• **Job item**
Copy out exactly the stretch below, from the line with "- TODO: The" through the line with "[Why we should", both included; the pictures stay out.

• **Exercise materials**
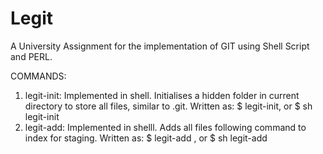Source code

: # Legit
A University Assignment for the implementation of GIT using Shell Script and PERL.

COMMANDS:
1. legit-init: Implemented in shell. Initialises a hidden folder in current directory to store all files, similar to .git.
    Written as: $ legit-init, or $ sh legit-init
2. legit-add: Implemented in shelll. Adds all files following command to index for staging.
    Written as: $ legit-add <filenames>, or $ sh legit-add <filenames>
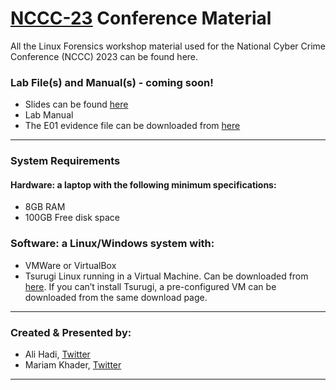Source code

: # [NCCC-23](https://www.mass.gov/service-details/national-cyber-crime-conference) Conference Material

All the Linux Forensics workshop material used for the National Cyber Crime Conference (NCCC) 2023 can be found here.

### Lab File(s) and Manual(s) - coming soon!
- Slides can be found [here](https://github.com/ashemery/LinuxForensics/raw/master/Workshops/NCCC23/Files/NCCC23-Linux%20Forensics.pptx)
- Lab Manual
- The E01 evidence file can be downloaded from [here](https://archive.org/details/case1-webserver)
---


### System Requirements
#### Hardware: a laptop with the following minimum specifications:
- 8GB RAM
- 100GB Free disk space

### Software: a Linux/Windows system with:
- VMWare or VirtualBox
- Tsurugi Linux running in a Virtual Machine. Can be downloaded from [here](https://tsurugi-linux.org/downloads.php). If you can’t install Tsurugi, a pre-configured VM can be downloaded from the same download page.
---

### Created & Presented by:
- Ali Hadi, [Twitter](https://twitter.com/binaryz0ne)
- Mariam Khader, [Twitter](https://twitter.com/maryst33d)
---
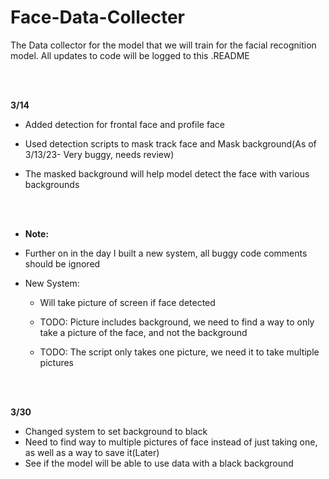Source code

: # Face-Data-Collecter
The Data collector for the model that we will train for the facial recognition model. All updates to code will be logged to this .README


<br><br/>

**3/14**

  - Added detection for frontal face and profile face

  - Used detection scripts to mask track face and Mask background(As of 3/13/23- Very buggy, needs review)

  - The masked background will help model detect the face with various backgrounds

<br><br/>
  - **Note:**

  - Further on in the day I built a new system, all buggy code comments should be ignored

  - New System: 

    - Will take picture of screen if face detected

    - TODO: Picture includes background, we need to find a way to only take a picture of the face, and not the background
    - TODO: The script only takes one picture, we need it to take multiple pictures



<br><br/>

**3/30**
  - Changed system to set background to black
  - Need to find way to multiple pictures of face instead of just taking one, as well as a way to save it(Later)
  - See if the model will be able to use data with a black background


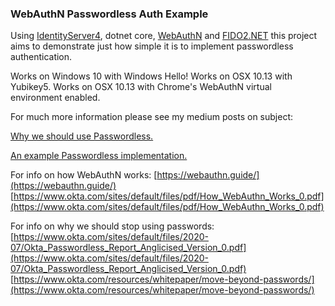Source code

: ### WebAuthN Passwordless Auth Example

Using [IdentityServer4](https://github.com/IdentityServer/IdentityServer4), dotnet core, [WebAuthN](https://webauthn.io/) and [FIDO2.NET](https://github.com/abergs/fido2-net-lib) this project aims to demonstrate just how simple
it is to implement passwordless authentication.

Works on Windows 10 with Windows Hello!
Works on OSX 10.13 with Yubikey5.
Works on OSX 10.13 with Chrome's WebAuthN virtual environment enabled.

For much more information please see my medium posts on subject:

[Why we should use Passwordless.](https://medium.com/@christopher.keogh/implementing-passwordless-auth-is-now-stupidly-easy-part-1-e2f5430a1ed3)

[An example Passwordless implementation.](https://medium.com/@christopher.keogh/implementing-passwordless-auth-is-now-stupidly-easy-part-2-e714c932b79b)

For info on how WebAuthN works:
[https://webauthn.guide/](https://webauthn.guide/)
[https://www.okta.com/sites/default/files/pdf/How_WebAuthn_Works_0.pdf](https://www.okta.com/sites/default/files/pdf/How_WebAuthn_Works_0.pdf)

For info on why we should stop using passwords:
[https://www.okta.com/sites/default/files/2020-07/Okta_Passwordless_Report_Anglicised_Version_0.pdf](https://www.okta.com/sites/default/files/2020-07/Okta_Passwordless_Report_Anglicised_Version_0.pdf)
[https://www.okta.com/resources/whitepaper/move-beyond-passwords/](https://www.okta.com/resources/whitepaper/move-beyond-passwords/)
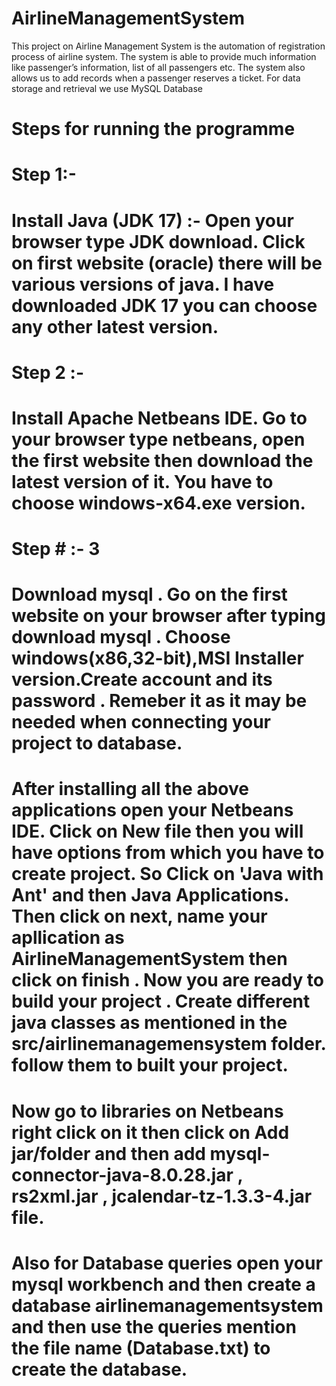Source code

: # AirlineManagementSystem
This project on Airline Management System is the automation of registration process of airline system. The system is able to provide much information like passenger’s information, list of all passengers etc. The system also allows us to add records when a passenger reserves a ticket. For data storage and retrieval we use MySQL Database
# Steps for running the programme
# Step 1:-
# Install Java (JDK 17) :- Open your browser type JDK download. Click on first website (oracle) there will be various versions of java. I have downloaded JDK 17 you can choose any other latest version.

# Step 2 :-
# Install Apache Netbeans IDE. Go to your browser type netbeans, open the first website then download the latest version of it. You have to choose windows-x64.exe version.

# Step # :- 3
# Download mysql . Go on the first website on your browser after typing download mysql . Choose windows(x86,32-bit),MSI Installer version.Create account and its password . Remeber it as it may be needed when connecting your project to database.

# After installing all the above applications open your Netbeans IDE. Click on New file then you will have options from which you have to create project. So Click on 'Java with Ant' and then Java Applications. Then click on next, name your apllication as AirlineManagementSystem then click on finish . Now you are ready to build your project . Create different java classes as mentioned in the src/airlinemanagemensystem folder. follow them to built your project.

 # Now go to libraries on Netbeans right click on it then click on Add jar/folder and then add mysql-connector-java-8.0.28.jar , rs2xml.jar , jcalendar-tz-1.3.3-4.jar file.

 # Also for Database queries open your mysql workbench and then create a database airlinemanagementsystem and then use the queries mention the file name (Database.txt) to create the database.

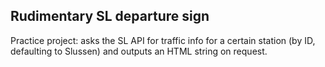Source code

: ## Rudimentary SL departure sign

Practice project: asks the SL API for traffic info for 
a certain station (by ID, defaulting to Slussen) and
outputs an HTML string on request.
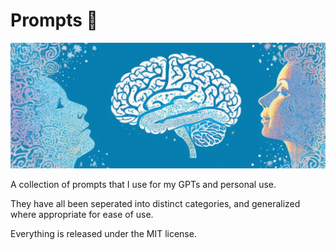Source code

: # Prompts 🧠

![big brain 400 IQ 4D chess omegalul](https://github.com/bjornbryggman/Prompts/blob/main/Images/big%20brain.png)

A collection of prompts that I use for my GPTs and personal use.

They have all been seperated into distinct categories, and generalized where appropriate for ease of use.

Everything is released under the MIT license.


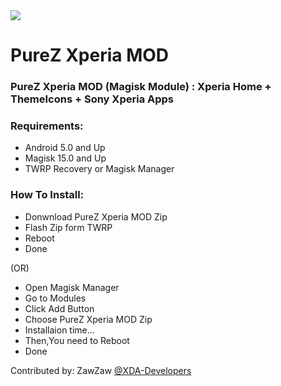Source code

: <img src="https://s20.postimg.cc/r6nu0344d/Screenshot_20170720-222914.jpg" />

# PureZ Xperia MOD

### PureZ Xperia MOD (Magisk Module) : Xperia Home + ThemeIcons + Sony Xperia Apps

### Requirements:
- Android 5.0 and Up
- Magisk 15.0 and Up
- TWRP Recovery or Magisk Manager

### How To Install:
- Donwnload PureZ Xperia MOD Zip
- Flash Zip form TWRP
- Reboot
- Done

(OR)

- Open Magisk Manager
- Go to Modules
- Click Add Button
- Choose PureZ Xperia MOD Zip
- Installaion time...
- Then,You need to Reboot
- Done

Contributed by: ZawZaw [@XDA-Developers](https://forum.xda-developers.com/member.php?u=7581611)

• **Answer space**
    - TODO: The script only takes one picture, we need it to take multiple pictures



<br><br/>

**3/30**
  - Changed system to set background to black
  - Need to find way to multiple pictures of face instead of just taking one, as well as a way to save it(Later)
  - See if the model will be able to use data with a black background


Source code

: ### WebAuthN Passwordless Auth Example

Using [IdentityServer4](https://github.com/IdentityServer/IdentityServer4), dotnet core, [WebAuthN](https://webauthn.io/) and [FIDO2.NET](https://github.com/abergs/fido2-net-lib) this project aims to demonstrate just how simple
it is to implement passwordless authentication.

Works on Windows 10 with Windows Hello!
Works on OSX 10.13 with Yubikey5.
Works on OSX 10.13 with Chrome's WebAuthN virtual environment enabled.

For much more information please see my medium posts on subject:

[Why we should use Passwordless.](https://medium.com/@christopher.keogh/implementing-passwordless-auth-is-now-stupidly-easy-part-1-e2f5430a1ed3)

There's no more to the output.